**Task instructions**.
All lines in the data bearing the string "Left" should be identified and copied.

**Extracted data entries**.

Start of Block

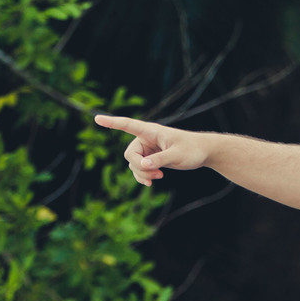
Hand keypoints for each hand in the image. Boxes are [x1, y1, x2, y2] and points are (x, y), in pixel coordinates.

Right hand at [94, 115, 208, 186]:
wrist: (202, 153)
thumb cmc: (192, 149)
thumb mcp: (178, 155)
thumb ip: (160, 160)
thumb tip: (143, 165)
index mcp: (151, 131)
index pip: (128, 125)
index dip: (112, 122)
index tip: (97, 118)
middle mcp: (146, 139)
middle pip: (130, 155)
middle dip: (139, 168)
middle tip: (156, 175)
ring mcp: (147, 149)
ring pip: (133, 164)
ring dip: (142, 174)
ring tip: (159, 177)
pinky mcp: (150, 158)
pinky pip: (138, 169)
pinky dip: (143, 176)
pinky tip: (152, 182)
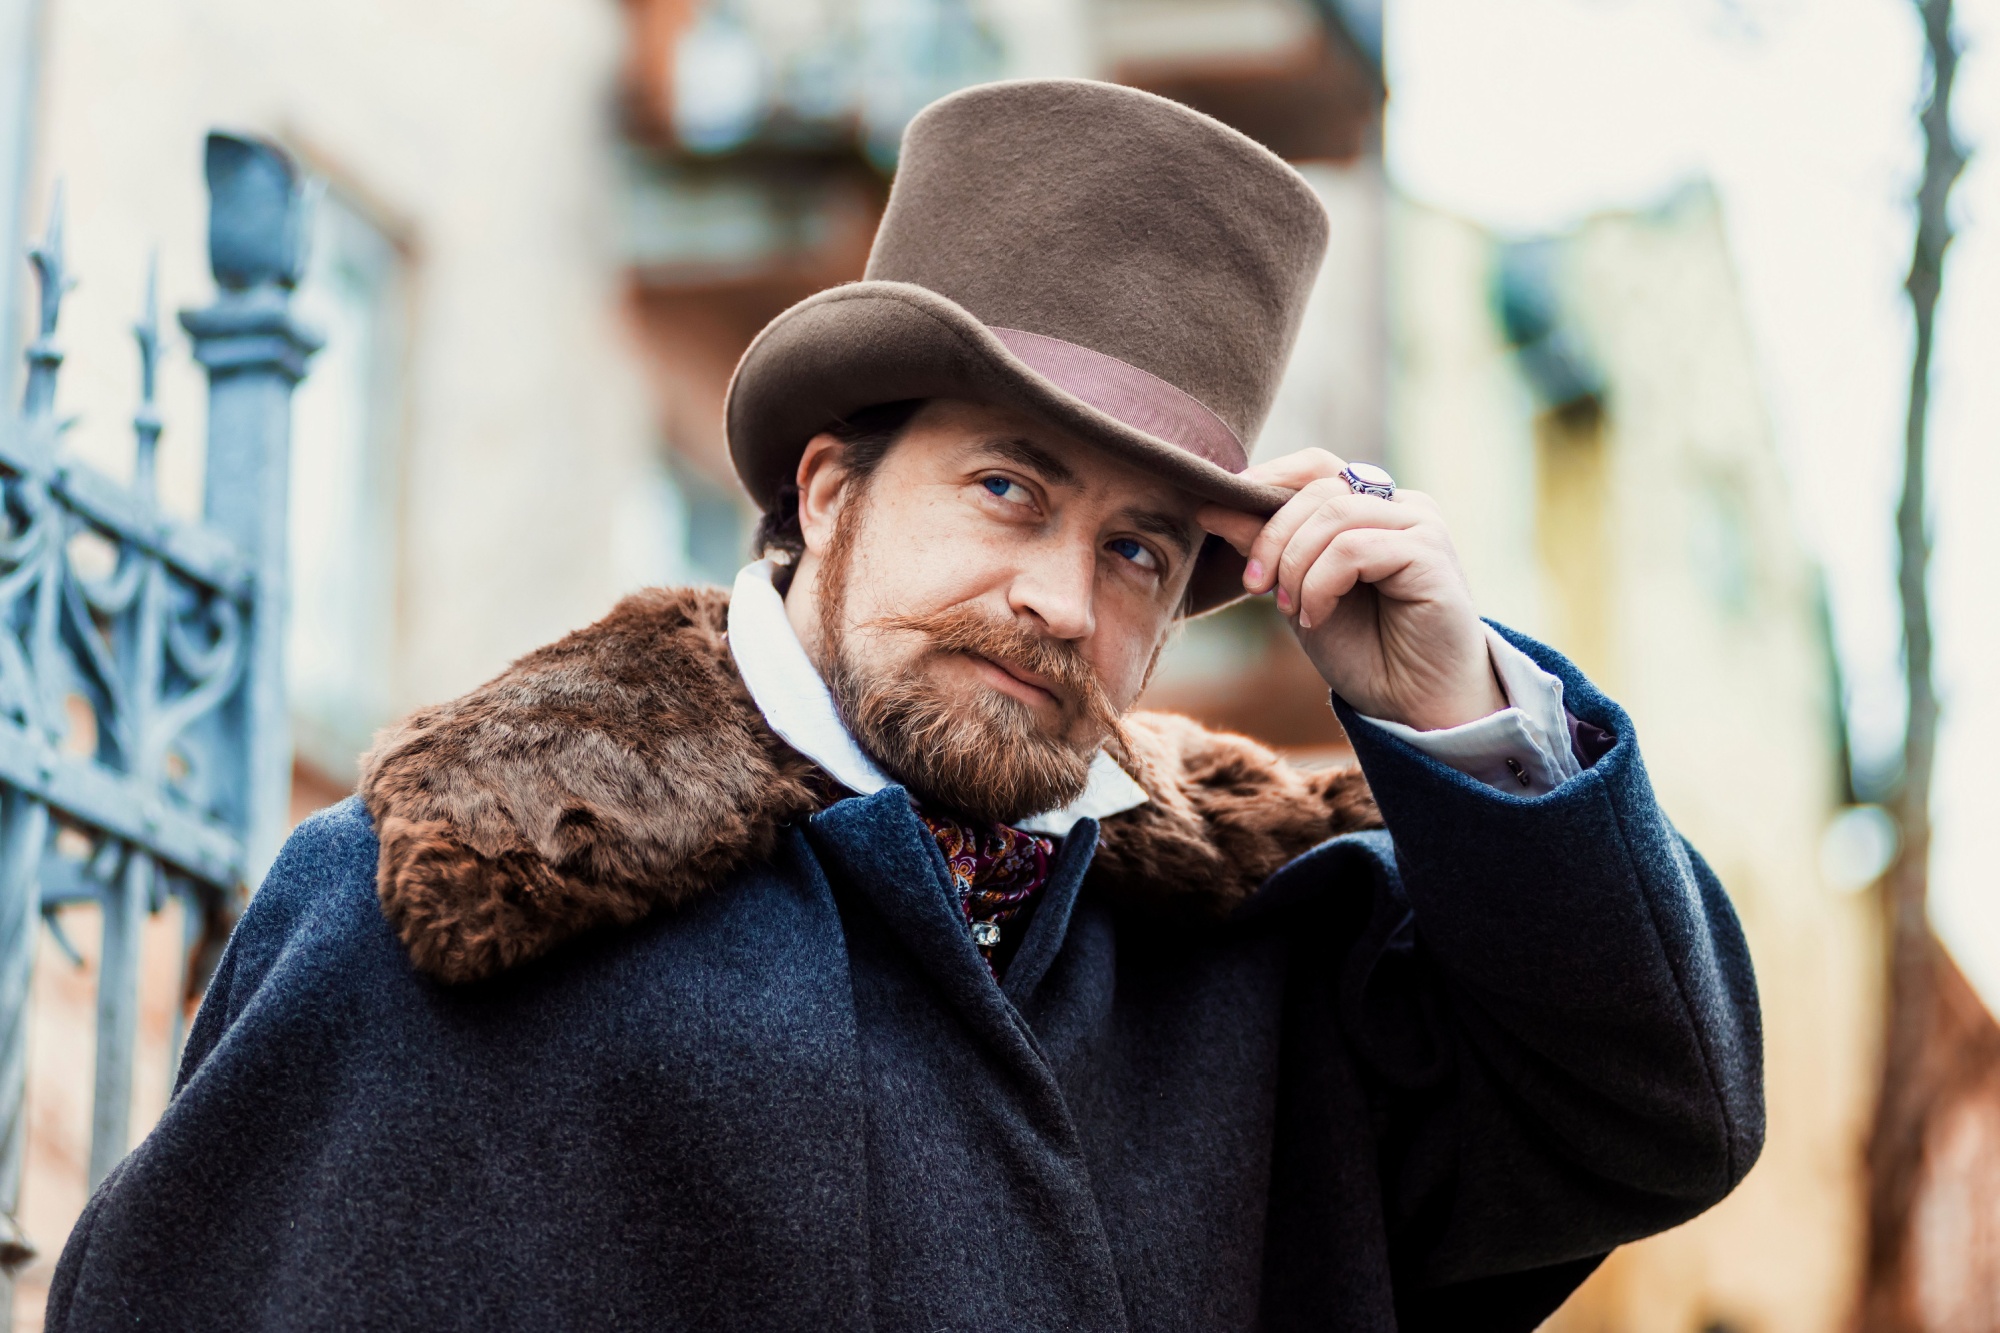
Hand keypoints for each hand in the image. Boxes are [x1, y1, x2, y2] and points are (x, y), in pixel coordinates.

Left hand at [1197, 450, 1504, 730]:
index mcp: (1371, 508)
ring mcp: (1420, 526)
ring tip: (1289, 610)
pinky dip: (1320, 584)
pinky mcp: (1430, 553)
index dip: (1266, 480)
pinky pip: (1354, 548)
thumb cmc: (1363, 649)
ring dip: (1296, 565)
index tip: (1216, 512)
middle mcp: (1401, 507)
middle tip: (1254, 586)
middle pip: (1319, 489)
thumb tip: (1211, 506)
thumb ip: (1266, 548)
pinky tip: (1315, 618)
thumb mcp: (1297, 592)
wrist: (1413, 704)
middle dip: (1272, 536)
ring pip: (1334, 514)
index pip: (1315, 467)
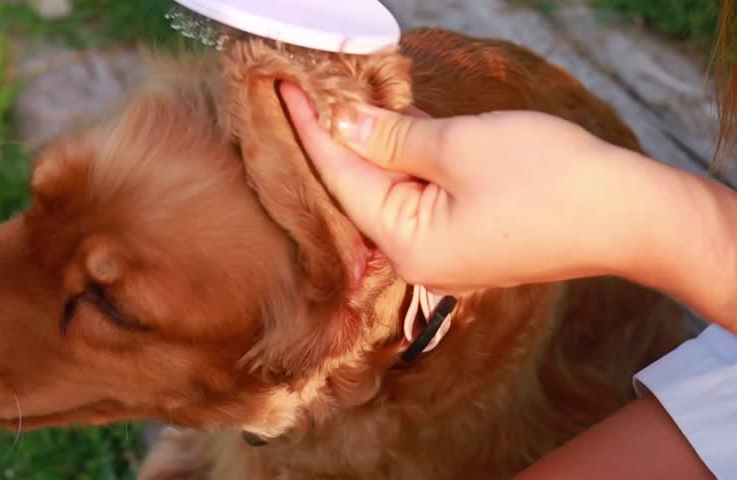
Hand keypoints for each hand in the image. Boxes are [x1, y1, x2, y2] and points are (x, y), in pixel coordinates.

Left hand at [279, 82, 647, 294]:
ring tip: (341, 111)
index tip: (285, 93)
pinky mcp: (465, 248)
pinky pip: (416, 207)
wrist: (629, 217)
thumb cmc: (551, 181)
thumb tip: (346, 124)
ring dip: (369, 154)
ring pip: (388, 199)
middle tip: (310, 95)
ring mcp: (442, 261)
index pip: (340, 179)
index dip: (311, 131)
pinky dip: (400, 172)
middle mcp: (417, 264)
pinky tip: (388, 142)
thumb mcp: (460, 146)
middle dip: (336, 142)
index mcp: (407, 245)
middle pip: (359, 194)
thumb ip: (393, 138)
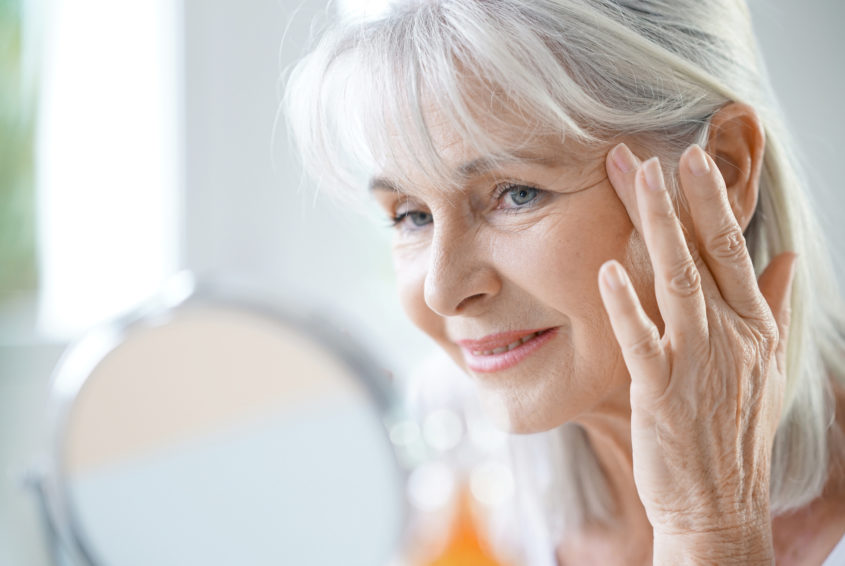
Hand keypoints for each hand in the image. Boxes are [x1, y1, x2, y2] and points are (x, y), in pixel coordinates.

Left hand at [598, 142, 795, 563]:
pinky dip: (626, 305)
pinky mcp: (661, 392)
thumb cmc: (734, 430)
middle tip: (661, 149)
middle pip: (706, 252)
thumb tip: (783, 259)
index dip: (711, 200)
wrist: (719, 502)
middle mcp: (730, 336)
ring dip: (657, 227)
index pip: (731, 249)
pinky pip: (643, 340)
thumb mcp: (767, 364)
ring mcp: (697, 362)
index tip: (692, 156)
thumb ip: (773, 306)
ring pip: (677, 281)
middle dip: (684, 197)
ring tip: (636, 179)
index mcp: (753, 325)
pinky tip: (607, 270)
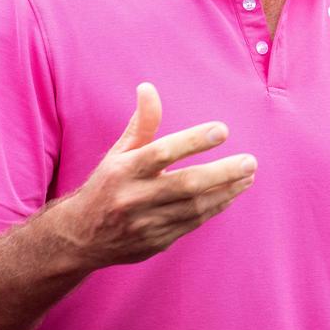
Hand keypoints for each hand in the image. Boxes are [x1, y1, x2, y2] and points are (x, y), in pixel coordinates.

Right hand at [54, 83, 256, 269]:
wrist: (79, 238)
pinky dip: (215, 207)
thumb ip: (141, 123)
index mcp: (124, 170)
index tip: (222, 130)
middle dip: (222, 172)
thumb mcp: (119, 153)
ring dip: (226, 191)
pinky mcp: (156, 242)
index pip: (161, 152)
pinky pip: (192, 223)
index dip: (193, 141)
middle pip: (185, 184)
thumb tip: (148, 88)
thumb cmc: (107, 185)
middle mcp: (133, 197)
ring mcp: (145, 223)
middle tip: (250, 161)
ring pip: (194, 207)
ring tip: (248, 175)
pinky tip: (232, 193)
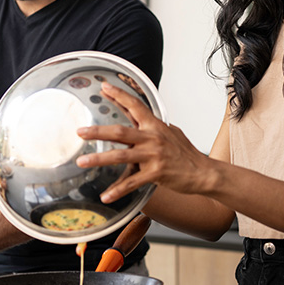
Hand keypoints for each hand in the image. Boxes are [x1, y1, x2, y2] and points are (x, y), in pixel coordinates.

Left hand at [75, 82, 216, 201]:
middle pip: (120, 132)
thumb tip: (140, 117)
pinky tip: (105, 196)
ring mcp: (153, 156)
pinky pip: (132, 182)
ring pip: (121, 156)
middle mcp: (152, 138)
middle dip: (97, 132)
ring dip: (99, 159)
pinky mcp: (155, 174)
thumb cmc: (186, 153)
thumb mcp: (170, 132)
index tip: (104, 87)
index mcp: (155, 125)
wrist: (203, 172)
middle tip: (79, 132)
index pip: (135, 106)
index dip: (119, 95)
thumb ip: (153, 126)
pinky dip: (117, 190)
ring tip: (82, 161)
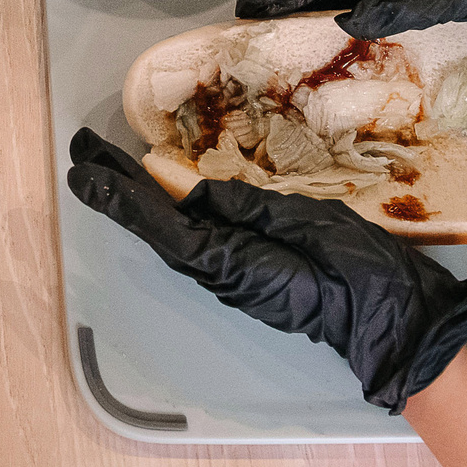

End of Block

**Finished task**.
Left hand at [1197, 450, 1504, 730]:
Left hand at [279, 82, 647, 294]:
Left hand at [598, 142, 795, 563]:
Left hand at [75, 82, 216, 201]:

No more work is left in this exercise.